Embora aí Santana, que já não enganamos ninguém 

(Daniel Oliveira, in Expresso Diário, 05/07/2018) 

santanax

 

Mais uma vez, Pedro Santana Lopes veio anunciar que não fará mais política dentro do PSD. Já o anunciou de várias formas, em vários contextos e com diferentes argumentos, sempre com a mesma consequência: continuou a fazer política dentro do PSD, único partido onde as suas rábulas ainda podem ter alguma relevância. Santana Lopes foi presidente da Câmara de Lisboa porque João Soares fez a pior campanha eleitoral de que há memória na democracia portuguesa, foi primeiro-ministro porque Durão Barroso lhe ofereceu o lugar e, poucos meses depois, teve o pior resultado da história do PSD. Sempre que dependeu apenas dele correu mal. Internamente, foi esmagado por Marcelo Rebelo de Sousa em 1996, perdeu para Durão Barroso em 2000, ficou atrás de Manuela Ferreira Leite e Passos Coelho em 2008 e voltou a perder com Rui Rio nas últimas primárias. Quando Santana diz que “o PPD começa a estar farto do PSD” está a falar dele. Ele está farto de um partido que teima em não o querer (já o disse quatro vezes) apesar dele se imaginar sempre desejado.

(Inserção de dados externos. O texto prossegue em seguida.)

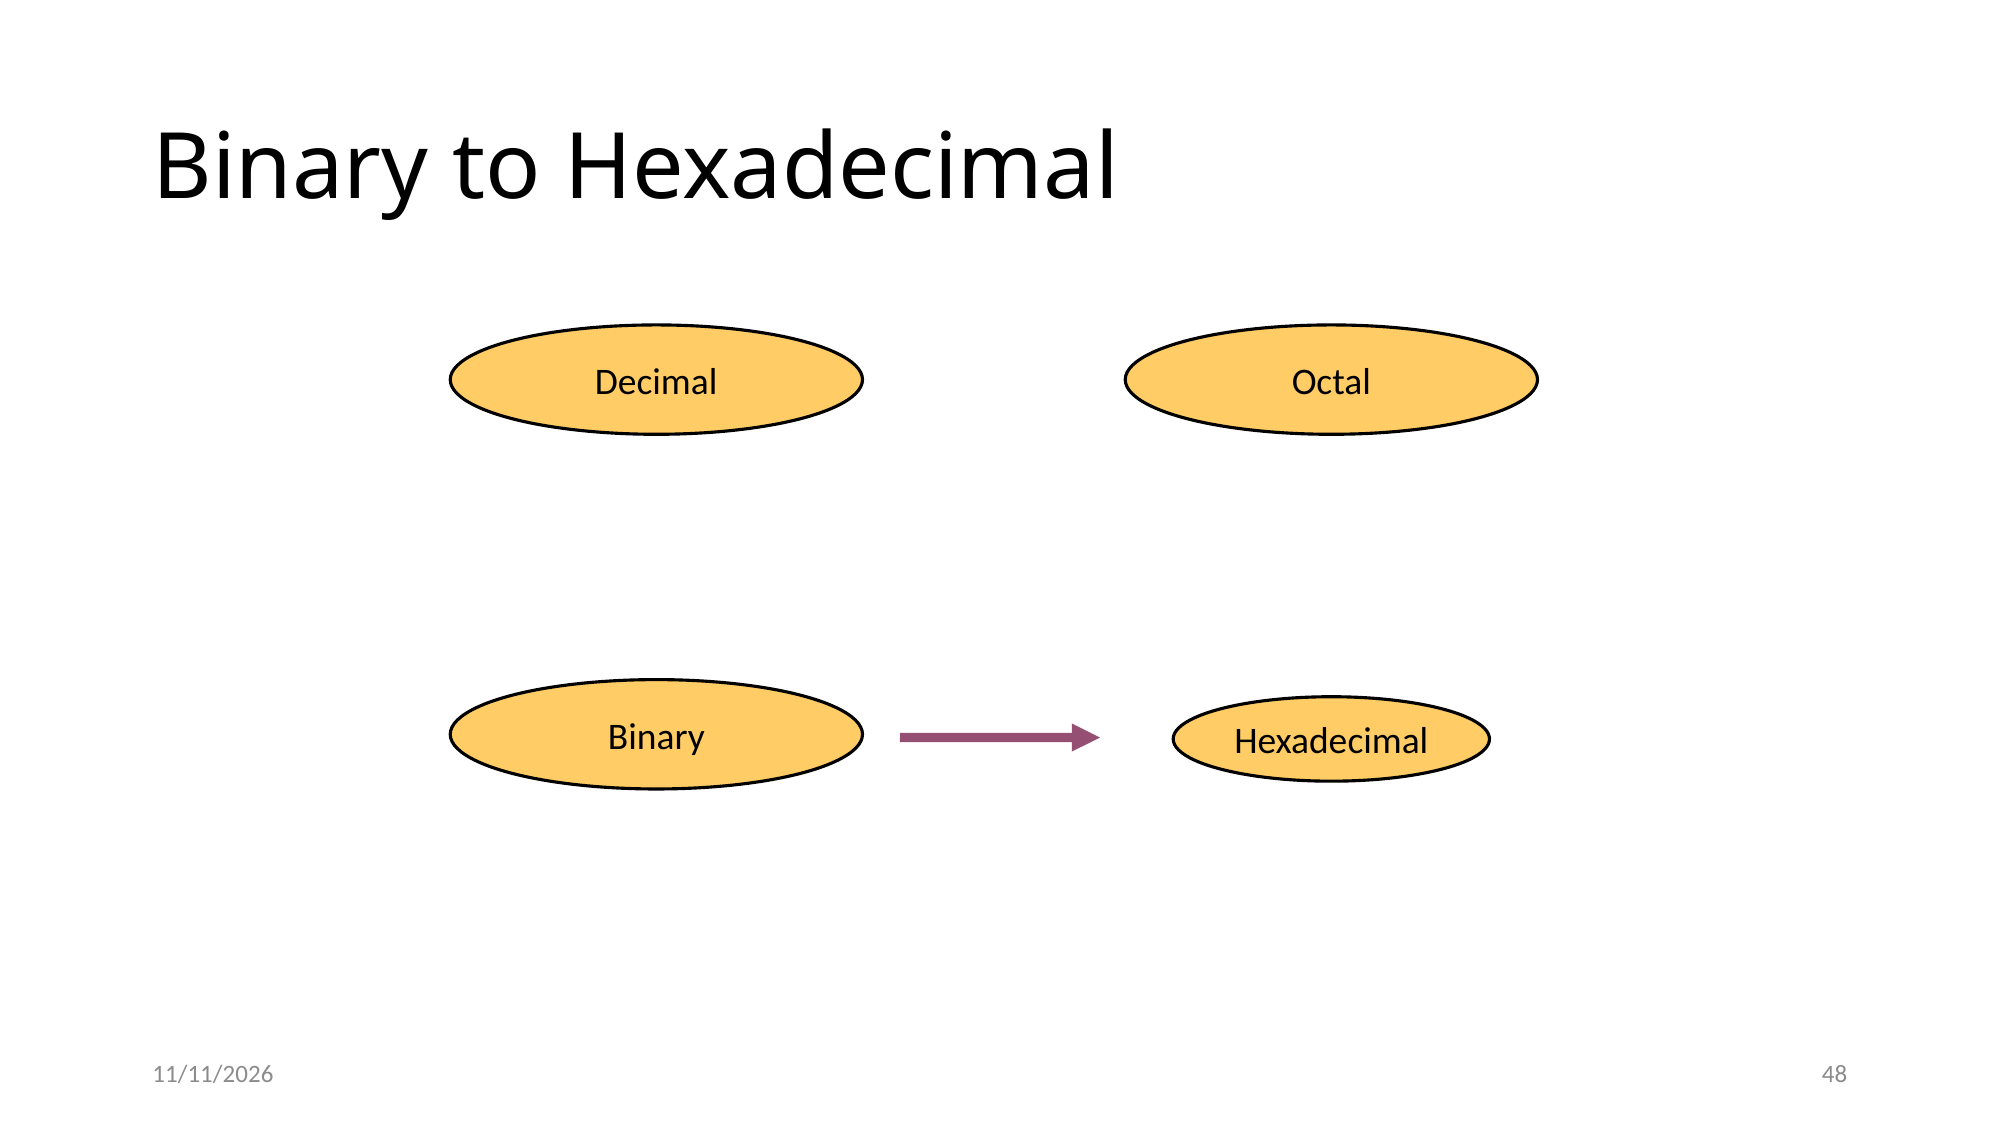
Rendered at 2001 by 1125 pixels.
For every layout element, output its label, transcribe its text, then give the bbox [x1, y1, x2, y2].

text_box Octal [1125, 324, 1538, 435]
slide_number 48 [1412, 1042, 1863, 1103]
title Binary to Hexadecimal [137, 59, 1863, 278]
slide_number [137, 1042, 588, 1103]
text_box Binary [450, 679, 863, 789]
text_box Decimal [450, 324, 863, 435]
text_box [899, 731, 1100, 744]
text_box Hexadecimal [1173, 696, 1490, 782]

Santana Lopes dedica-se à política há quase meio século. E, no entanto, nestes quase cinquenta anos não lhe conhecemos uma ideia para além das banalidades que se devem dizer a cada momento. É quase motivo de admiração, devo dizer, que alguém se dedique tantos anos a uma atividade sem nunca verdadeiramente se concentrar no que há de mais essencial nessa atividade.

Nem por um momento Santana Lopes parece ter sido assaltado pela angústia do sentido que tem a sua atividade cívica e profissional. Sejamos justos: Santana nunca fez política para enriquecer, nunca fez política para ter poder, nunca fez política por sentido de missão. Santana faz política como poderia dedicar-se a qualquer outra atividade pública: para existir para os outros. Não precisa de mais do que isso, o que o torna inofensivo. Mas é a única coisa que tem para nos oferecer: a sua existência.

Foi autarca e não tem uma ideia do que deve ser uma cidade. Não tem qualquer pensamento sobre políticas urbanas, de transportes ou de habitação. Tem obras, tem medidas, tem propostas avulsas. Não consegue integrar nenhuma delas num projeto mais geral sobre os grandes problemas que se levantam à vida urbana de hoje. Foi primeiro-ministro e qualquer debate que alguém tenha com ele sobre o papel do Estado na economia, o Estado Social ou a crise da União Europeia, esbarra em frases feitas. Dirão que a maioria dos políticos é assim e talvez seja verdade. Mas não o são os outros políticos que chegaram a primeiros-ministros. Mais sérios, desonestos, populistas, sóbrios, todos se esforçaram por criar o seu perfil político e passar a ideia de que tinham uma ideia para o país. De Santana Lopes, ninguém sabe dizer se é mais liberal ou mais social-democrata, se acredita em mais ou menos Estado. Não porque o esconda. Só nunca pensou nisso. Porque para ele nunca existiu política para além da tática de uma campanha. Não é oportunismo. É mesmo ignorância. Pedro Santana Lopes é o político português que chegou mais longe sabendo menos de política. Estou a falar da política de conta, não de jogos florais ou fogos de artifício.

O enésimo anúncio de que vai abandonar a intervenção política no PSD é a repetição de um número mediático de um homem que já esgotou todos os que tinha. Poderá acreditar que os deserdados do “passismo” o seguirão, não se apercebendo que na última eleição interna do PSD foi liderado e usado, não liderou ninguém. Uma vitória conseguiu: há várias pessoas informadas a fingir que levam a sério um novo partido liderado por Santana. Mas tudo isto acabará de duas maneiras: ou sai sozinho e andará aos caídos a tentar criar factos políticos que duram uma semana, ou fica no PSD, como fez das outras vezes, seguro que da próxima que tente a sua sorte ninguém se lembrará deste episódio. Porque Santana é Santana. Já só provoca um encolher de ombros. Já não engana ninguém.